Home of the World’s Best Toys
Long after Christmas ends, there is a place toys go to be cherished forever: the National Toy Hall of Fame in Rochester, New York.
Founded in 1998, the organization honors those select toys that, the organization says, “inspire creative play and enjoy popularity over a sustained period of time.”
Because toys “foster imagination, creativity and critical thinking,” the organization honors them as “among the most important human artifacts.”
Currently, 49 toys have been inducted into the Hall of Fame, with new ones added every year.
Being chosen for the honor involves an extensive public nomination and national selection process. Some of the more surprising additions include Cardboard Box (2005), Stick (2008) and Ball (2009).

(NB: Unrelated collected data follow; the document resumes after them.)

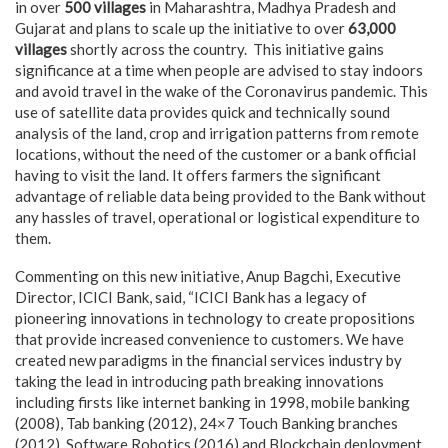
in over
500 villages
in Maharashtra, Madhya Pradesh and
Gujarat and plans to scale up the initiative to over
63,000
villages
shortly across the country. This initiative gains
significance at a time when people are advised to stay indoors
and avoid travel in the wake of the Coronavirus pandemic. This
use of satellite data provides quick and technically sound
analysis of the land, crop and irrigation patterns from remote
locations, without the need of the customer or a bank official
having to visit the land. It offers farmers the significant
advantage of reliable data being provided to the Bank without
any hassles of travel, operational or logistical expenditure to
them.
Commenting on this new initiative, Anup Bagchi, Executive
Director, ICICI Bank, said, “ICICI Bank has a legacy of
pioneering innovations in technology to create propositions
that provide increased convenience to customers. We have
created new paradigms in the financial services industry by
taking the lead in introducing path breaking innovations
including firsts like internet banking in 1998, mobile banking
(2008), Tab banking (2012), 24×7 Touch Banking branches
(2012), Software Robotics (2016) and Blockchain deployment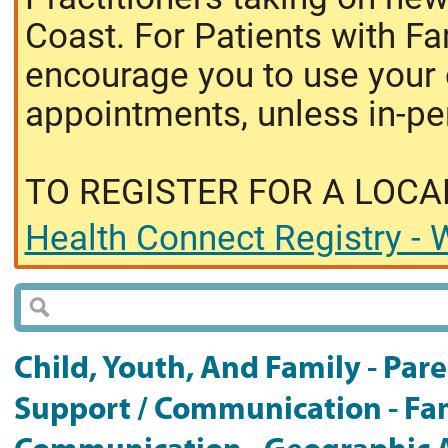
Coast. For Patients with Fa
encourage you to use your o
appointments, unless in-pe
TO REGISTER FOR A LOCA
Health Connect Registry - W
Child, Youth, And Family - Pare
Support / Communication - Fam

A more recent inductee, Blanket (2011), earned its spot because of the toy’s versatility.
A blanket, according to the Hall of Fame, transforms into whatever a child’s imagination calls for, be it “a king’s robe, a bride’s veil (and) a superhero’s cape” or “a Roman soldier’s cloak, a princess’s flowing gown and a wizard’s flying carpet.”

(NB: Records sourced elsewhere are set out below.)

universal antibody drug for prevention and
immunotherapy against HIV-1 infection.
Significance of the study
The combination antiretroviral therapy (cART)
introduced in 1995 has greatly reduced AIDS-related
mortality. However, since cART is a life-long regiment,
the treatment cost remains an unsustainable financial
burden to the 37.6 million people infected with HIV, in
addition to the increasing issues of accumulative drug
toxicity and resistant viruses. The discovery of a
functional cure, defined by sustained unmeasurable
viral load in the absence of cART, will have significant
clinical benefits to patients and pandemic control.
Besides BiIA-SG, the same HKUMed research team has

Originally housed at A.C. Gilbert’s Discovery Village in Salem, Oregon, the Hall of Fame made the move to Rochester in 2002.
The new location offers more space to better accommodate the growing number of toys joining the ranks of the world’s most-beloved playthings.

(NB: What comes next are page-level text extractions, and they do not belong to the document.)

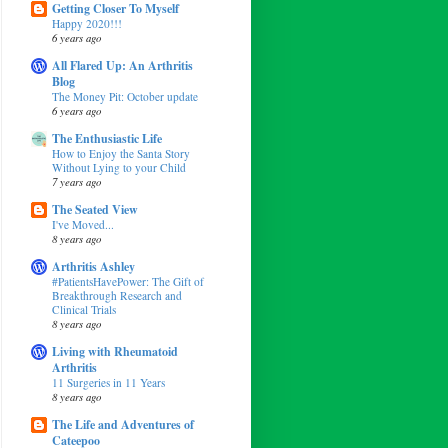
Getting Closer To Myself
Happy 2020!!!
6 years ago
All Flared Up: An Arthritis
Blog
The Money Pit: October update
6 years ago
The Enthusiastic Life
How to Enjoy the Santa Story
Without Lying to your Child
7 years ago
The Seated View
I've Moved...
8 years ago
Arthritis Ashley
#PatientsHavePower: The Gift of
Breakthrough Research and
Clinical Trials
8 years ago
Living with Rheumatoid
Arthritis
11 Surgeries in 11 Years
8 years ago
The Life and Adventures of
Cateepoo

In Rochester, the Hall of Fame is housed alongside the collections of The National Museum of Play, which is home to the world’s largest collection of toys and dolls.
During their visit, people are encouraged to interact with the toys.
The museum features hula-hoops, blocks and a giant Mr. Potato Head, all available for the activity toys are made for: playtime.
Two Famous Playtime Spoofs
From the Garden to the Garbage
Where one is sweet and smiley, the other is smelly and slimy.
Popular lore about Garbage Pail Kids claims the cards were created as an alternative to the “more feminine” Cabbage Patch Doll.
First produced in 1985 by The Topps Company, the collectible cards grew so popular that schools banned them. Parents worried, as one mother told The New York Times, that the Garbage Pail cards were “not at all healthy.”
Coleco, makers of Cabbage Patch Dolls, weren’t too keen on the Garbage Pail Kids either. The company sued Topps, resulting in a makeover of the Garbage Pail Kids to less resemble their more wholesome counterparts.
Today, Garbage Pail Kids continue to be popular, with a film currently in production.
No word yet on which kids—Allie Oops, Hard-Boiled Meg or Disgustin’ Justin, to name a few—will dump the trash can for the silver screen.
In the early 1960s, Chatty Cathy changed the way Americans think about dolls.
Produced by Mattel, Cathy was one of the first toys to talk using a pull-string.
Cathy had 11 different phrases, including “Please brush my hair” and “I love you.” Reproduced in recent years to meet collector demand, a mint condition model can sell for more than $600.
Not so popular is Cathy’s crazed counterpart, Talky Tina. Introduced in a 1963 episode of American television series “The Twilight Zone,” Talky Tina spends the show terrorizing a family.
To add to the creep factor, the same woman who recorded Cathy’s catchphrases speaks for Tina, too. Her most famous line for the psycho plaything: “My name is Talky Tina and you’ll be sorry.”